Orang-orang terdekat menyebut Fauzi sebagai figur yang kuat, tetapi lembut ketika berhadapan dengan rakyat kecil. Ia mudah marah ketika melihat ketidakdisiplinan, namun cepat luluh ketika melihat kesedihan warga.

Setelah Tak Lagi Menjabat: Tetap Mengabdi

Meski tak lagi duduk di kursi Wali Kota, Fauzi Bahar tak pernah meninggalkan masyarakat. Ia tetap aktif:

  • Ketua LKAAM Sumatera Barat, lembaga adat tertinggi di Ranah Minang
  • Ketua Umum PB PGAI, wadah para guru agama Islam
  • Tokoh NasDem yang sering diundang untuk memberi ceramah, kuliah umum, dan pelatihan kepemimpinan

Ia memilih tetap dekat dengan masyarakat ketimbang tenggelam dalam hiruk-pikuk politik pusat.

Warisan Fauzi Bahar: Padang yang Lebih Religius dan Tangguh

Warisan terbesar Fauzi bukanlah gedung atau monumen.
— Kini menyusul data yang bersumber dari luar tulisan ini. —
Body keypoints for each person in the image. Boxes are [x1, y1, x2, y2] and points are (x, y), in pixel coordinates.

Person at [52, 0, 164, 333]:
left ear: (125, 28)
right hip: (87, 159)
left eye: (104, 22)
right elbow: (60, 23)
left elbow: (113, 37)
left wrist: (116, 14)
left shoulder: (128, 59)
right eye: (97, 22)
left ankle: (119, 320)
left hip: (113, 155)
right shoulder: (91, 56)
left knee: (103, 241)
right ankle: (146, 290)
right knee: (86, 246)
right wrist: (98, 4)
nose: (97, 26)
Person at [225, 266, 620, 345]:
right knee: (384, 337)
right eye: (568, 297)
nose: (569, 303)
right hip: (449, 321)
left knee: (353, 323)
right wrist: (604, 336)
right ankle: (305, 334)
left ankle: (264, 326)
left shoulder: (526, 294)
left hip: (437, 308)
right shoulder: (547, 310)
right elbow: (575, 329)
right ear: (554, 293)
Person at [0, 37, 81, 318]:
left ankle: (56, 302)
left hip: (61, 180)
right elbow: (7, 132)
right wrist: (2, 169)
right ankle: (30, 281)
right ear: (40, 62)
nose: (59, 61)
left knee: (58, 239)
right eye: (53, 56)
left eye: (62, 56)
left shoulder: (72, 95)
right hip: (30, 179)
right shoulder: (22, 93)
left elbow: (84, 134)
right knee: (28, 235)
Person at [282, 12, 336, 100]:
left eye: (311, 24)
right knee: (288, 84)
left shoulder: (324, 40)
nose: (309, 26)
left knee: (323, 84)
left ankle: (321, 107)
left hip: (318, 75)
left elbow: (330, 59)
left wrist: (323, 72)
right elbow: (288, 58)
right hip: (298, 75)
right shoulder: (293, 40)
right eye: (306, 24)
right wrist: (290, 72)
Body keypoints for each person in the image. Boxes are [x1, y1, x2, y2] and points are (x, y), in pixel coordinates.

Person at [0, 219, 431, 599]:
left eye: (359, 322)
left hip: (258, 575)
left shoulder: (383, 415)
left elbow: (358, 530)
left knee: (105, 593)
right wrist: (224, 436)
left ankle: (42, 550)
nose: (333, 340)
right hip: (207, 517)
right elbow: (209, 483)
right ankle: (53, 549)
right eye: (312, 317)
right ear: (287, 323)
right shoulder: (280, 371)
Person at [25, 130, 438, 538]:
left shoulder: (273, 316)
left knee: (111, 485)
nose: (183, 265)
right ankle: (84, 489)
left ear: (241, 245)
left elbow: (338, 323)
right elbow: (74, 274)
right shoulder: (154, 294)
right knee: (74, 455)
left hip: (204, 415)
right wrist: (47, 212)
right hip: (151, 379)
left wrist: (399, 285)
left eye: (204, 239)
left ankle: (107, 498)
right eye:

Tetapi nilai, disiplin, dan semangat religius yang ia tanamkan selama satu dekade kepemimpinannya.

Bagi sebagian warga, Fauzi adalah pemimpin yang “datang dari laut” namun mampu masuk ke jantung masyarakat Padang. Ia meninggalkan jejak bahwa pemimpin sejati bukanlah ia yang duduk paling tinggi, tetapi ia yang berdiri paling depan ketika rakyat membutuhkan.

Pemimpin itu bukan soal jabatan, tapi soal ketulusan melayani.